* [Exercise task]:
Arrange all the data below as a two-column CSV headed "field" and "value," with one row per line. Put the text that precedes each answer in "field" and the answer in "value," enclosing each in double quotes and replacing any line breaks with spaces.

[Dataset rows]
Start

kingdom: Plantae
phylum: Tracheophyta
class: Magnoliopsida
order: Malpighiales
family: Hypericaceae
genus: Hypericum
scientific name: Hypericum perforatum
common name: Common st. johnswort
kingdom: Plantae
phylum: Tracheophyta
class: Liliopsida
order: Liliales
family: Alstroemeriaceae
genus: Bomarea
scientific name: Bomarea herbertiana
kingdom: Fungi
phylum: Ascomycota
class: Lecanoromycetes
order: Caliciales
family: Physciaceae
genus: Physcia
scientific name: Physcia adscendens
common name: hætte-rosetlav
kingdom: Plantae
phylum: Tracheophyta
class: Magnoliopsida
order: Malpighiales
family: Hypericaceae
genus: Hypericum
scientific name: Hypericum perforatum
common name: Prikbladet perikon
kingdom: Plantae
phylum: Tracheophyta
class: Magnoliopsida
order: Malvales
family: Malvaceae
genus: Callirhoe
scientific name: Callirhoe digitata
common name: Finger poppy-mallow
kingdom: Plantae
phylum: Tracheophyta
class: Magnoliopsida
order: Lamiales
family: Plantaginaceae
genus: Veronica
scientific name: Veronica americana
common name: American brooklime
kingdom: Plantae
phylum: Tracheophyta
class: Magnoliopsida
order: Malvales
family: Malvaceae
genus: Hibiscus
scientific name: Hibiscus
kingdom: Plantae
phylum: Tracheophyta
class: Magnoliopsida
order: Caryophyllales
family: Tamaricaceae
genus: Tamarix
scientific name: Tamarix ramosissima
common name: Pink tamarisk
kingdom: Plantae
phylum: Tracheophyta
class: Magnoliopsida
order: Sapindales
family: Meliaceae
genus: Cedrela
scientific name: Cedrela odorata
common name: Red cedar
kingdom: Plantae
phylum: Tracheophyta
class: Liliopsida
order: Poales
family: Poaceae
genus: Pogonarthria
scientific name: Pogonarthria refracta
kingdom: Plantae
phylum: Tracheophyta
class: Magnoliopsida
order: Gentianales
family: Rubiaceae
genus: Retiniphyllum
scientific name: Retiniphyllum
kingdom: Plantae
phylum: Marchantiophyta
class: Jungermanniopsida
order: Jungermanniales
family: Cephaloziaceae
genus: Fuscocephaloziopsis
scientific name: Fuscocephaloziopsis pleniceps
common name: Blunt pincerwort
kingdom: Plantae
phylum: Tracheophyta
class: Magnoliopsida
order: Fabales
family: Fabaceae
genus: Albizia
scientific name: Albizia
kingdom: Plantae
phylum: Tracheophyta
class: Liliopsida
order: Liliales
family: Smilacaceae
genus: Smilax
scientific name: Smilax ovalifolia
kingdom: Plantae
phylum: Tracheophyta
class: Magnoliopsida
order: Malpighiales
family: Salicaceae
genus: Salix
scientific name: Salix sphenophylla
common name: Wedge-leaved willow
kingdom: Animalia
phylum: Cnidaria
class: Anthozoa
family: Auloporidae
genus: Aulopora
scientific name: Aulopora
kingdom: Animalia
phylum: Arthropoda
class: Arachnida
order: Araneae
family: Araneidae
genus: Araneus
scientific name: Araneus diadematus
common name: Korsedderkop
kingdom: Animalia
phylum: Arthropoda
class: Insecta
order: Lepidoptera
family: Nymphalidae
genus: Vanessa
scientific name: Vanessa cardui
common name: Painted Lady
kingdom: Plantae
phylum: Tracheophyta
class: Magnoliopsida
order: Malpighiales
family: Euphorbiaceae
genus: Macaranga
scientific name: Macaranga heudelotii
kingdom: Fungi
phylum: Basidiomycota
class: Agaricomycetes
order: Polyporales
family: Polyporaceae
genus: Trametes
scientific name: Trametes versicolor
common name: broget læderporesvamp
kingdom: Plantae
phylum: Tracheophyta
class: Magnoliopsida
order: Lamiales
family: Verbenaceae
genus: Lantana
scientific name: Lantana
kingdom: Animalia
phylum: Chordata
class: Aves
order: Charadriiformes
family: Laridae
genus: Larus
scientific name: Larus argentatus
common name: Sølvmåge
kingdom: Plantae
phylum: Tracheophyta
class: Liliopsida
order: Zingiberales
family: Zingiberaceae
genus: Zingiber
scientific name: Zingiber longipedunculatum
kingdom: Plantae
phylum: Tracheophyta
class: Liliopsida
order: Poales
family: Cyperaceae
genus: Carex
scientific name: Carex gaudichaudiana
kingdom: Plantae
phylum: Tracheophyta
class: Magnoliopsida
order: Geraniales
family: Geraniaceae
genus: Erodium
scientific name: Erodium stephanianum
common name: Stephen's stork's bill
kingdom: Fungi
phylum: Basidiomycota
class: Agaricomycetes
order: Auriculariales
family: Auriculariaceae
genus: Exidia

End

* [Response to this exercise]:
field,value
"kingdom:","Plantae"
"phylum:","Tracheophyta"
"class:","Magnoliopsida"
"order:","Malpighiales"
"family:","Hypericaceae"
"genus:","Hypericum"
"scientific name:","Hypericum perforatum"
"common name:","Common st. johnswort"
"kingdom:","Plantae"
"phylum:","Tracheophyta"
"class:","Liliopsida"
"order:","Liliales"
"family:","Alstroemeriaceae"
"genus:","Bomarea"
"scientific name:","Bomarea herbertiana"
"kingdom:","Fungi"
"phylum:","Ascomycota"
"class:","Lecanoromycetes"
"order:","Caliciales"
"family:","Physciaceae"
"genus:","Physcia"
"scientific name:","Physcia adscendens"
"common name:","hætte-rosetlav"
"kingdom:","Plantae"
"phylum:","Tracheophyta"
"class:","Magnoliopsida"
"order:","Malpighiales"
"family:","Hypericaceae"
"genus:","Hypericum"
"scientific name:","Hypericum perforatum"
"common name:","Prikbladet perikon"
"kingdom:","Plantae"
"phylum:","Tracheophyta"
"class:","Magnoliopsida"
"order:","Malvales"
"family:","Malvaceae"
"genus:","Callirhoe"
"scientific name:","Callirhoe digitata"
"common name:","Finger poppy-mallow"
"kingdom:","Plantae"
"phylum:","Tracheophyta"
"class:","Magnoliopsida"
"order:","Lamiales"
"family:","Plantaginaceae"
"genus:","Veronica"
"scientific name:","Veronica americana"
"common name:","American brooklime"
"kingdom:","Plantae"
"phylum:","Tracheophyta"
"class:","Magnoliopsida"
"order:","Malvales"
"family:","Malvaceae"
"genus:","Hibiscus"
"scientific name:","Hibiscus"
"kingdom:","Plantae"
"phylum:","Tracheophyta"
"class:","Magnoliopsida"
"order:","Caryophyllales"
"family:","Tamaricaceae"
"genus:","Tamarix"
"scientific name:","Tamarix ramosissima"
"common name:","Pink tamarisk"
"kingdom:","Plantae"
"phylum:","Tracheophyta"
"class:","Magnoliopsida"
"order:","Sapindales"
"family:","Meliaceae"
"genus:","Cedrela"
"scientific name:","Cedrela odorata"
"common name:","Red cedar"
"kingdom:","Plantae"
"phylum:","Tracheophyta"
"class:","Liliopsida"
"order:","Poales"
"family:","Poaceae"
"genus:","Pogonarthria"
"scientific name:","Pogonarthria refracta"
"kingdom:","Plantae"
"phylum:","Tracheophyta"
"class:","Magnoliopsida"
"order:","Gentianales"
"family:","Rubiaceae"
"genus:","Retiniphyllum"
"scientific name:","Retiniphyllum"
"kingdom:","Plantae"
"phylum:","Marchantiophyta"
"class:","Jungermanniopsida"
"order:","Jungermanniales"
"family:","Cephaloziaceae"
"genus:","Fuscocephaloziopsis"
"scientific name:","Fuscocephaloziopsis pleniceps"
"common name:","Blunt pincerwort"
"kingdom:","Plantae"
"phylum:","Tracheophyta"
"class:","Magnoliopsida"
"order:","Fabales"
"family:","Fabaceae"
"genus:","Albizia"
"scientific name:","Albizia"
"kingdom:","Plantae"
"phylum:","Tracheophyta"
"class:","Liliopsida"
"order:","Liliales"
"family:","Smilacaceae"
"genus:","Smilax"
"scientific name:","Smilax ovalifolia"
"kingdom:","Plantae"
"phylum:","Tracheophyta"
"class:","Magnoliopsida"
"order:","Malpighiales"
"family:","Salicaceae"
"genus:","Salix"
"scientific name:","Salix sphenophylla"
"common name:","Wedge-leaved willow"
"kingdom:","Animalia"
"phylum:","Cnidaria"
"class:","Anthozoa"
"family:","Auloporidae"
"genus:","Aulopora"
"scientific name:","Aulopora"
"kingdom:","Animalia"
"phylum:","Arthropoda"
"class:","Arachnida"
"order:","Araneae"
"family:","Araneidae"
"genus:","Araneus"
"scientific name:","Araneus diadematus"
"common name:","Korsedderkop"
"kingdom:","Animalia"
"phylum:","Arthropoda"
"class:","Insecta"
"order:","Lepidoptera"
"family:","Nymphalidae"
"genus:","Vanessa"
"scientific name:","Vanessa cardui"
"common name:","Painted Lady"
"kingdom:","Plantae"
"phylum:","Tracheophyta"
"class:","Magnoliopsida"
"order:","Malpighiales"
"family:","Euphorbiaceae"
"genus:","Macaranga"
"scientific name:","Macaranga heudelotii"
"kingdom:","Fungi"
"phylum:","Basidiomycota"
"class:","Agaricomycetes"
"order:","Polyporales"
"family:","Polyporaceae"
"genus:","Trametes"
"scientific name:","Trametes versicolor"
"common name:","broget læderporesvamp"
"kingdom:","Plantae"
"phylum:","Tracheophyta"
"class:","Magnoliopsida"
"order:","Lamiales"
"family:","Verbenaceae"
"genus:","Lantana"
"scientific name:","Lantana"
"kingdom:","Animalia"
"phylum:","Chordata"
"class:","Aves"
"order:","Charadriiformes"
"family:","Laridae"
"genus:","Larus"
"scientific name:","Larus argentatus"
"common name:","Sølvmåge"
"kingdom:","Plantae"
"phylum:","Tracheophyta"
"class:","Liliopsida"
"order:","Zingiberales"
"family:","Zingiberaceae"
"genus:","Zingiber"
"scientific name:","Zingiber longipedunculatum"
"kingdom:","Plantae"
"phylum:","Tracheophyta"
"class:","Liliopsida"
"order:","Poales"
"family:","Cyperaceae"
"genus:","Carex"
"scientific name:","Carex gaudichaudiana"
"kingdom:","Plantae"
"phylum:","Tracheophyta"
"class:","Magnoliopsida"
"order:","Geraniales"
"family:","Geraniaceae"
"genus:","Erodium"
"scientific name:","Erodium stephanianum"
"common name:","Stephen's stork's bill"
"kingdom:","Fungi"
"phylum:","Basidiomycota"
"class:","Agaricomycetes"
"order:","Auriculariales"
"family:","Auriculariaceae"
"genus:","Exidia"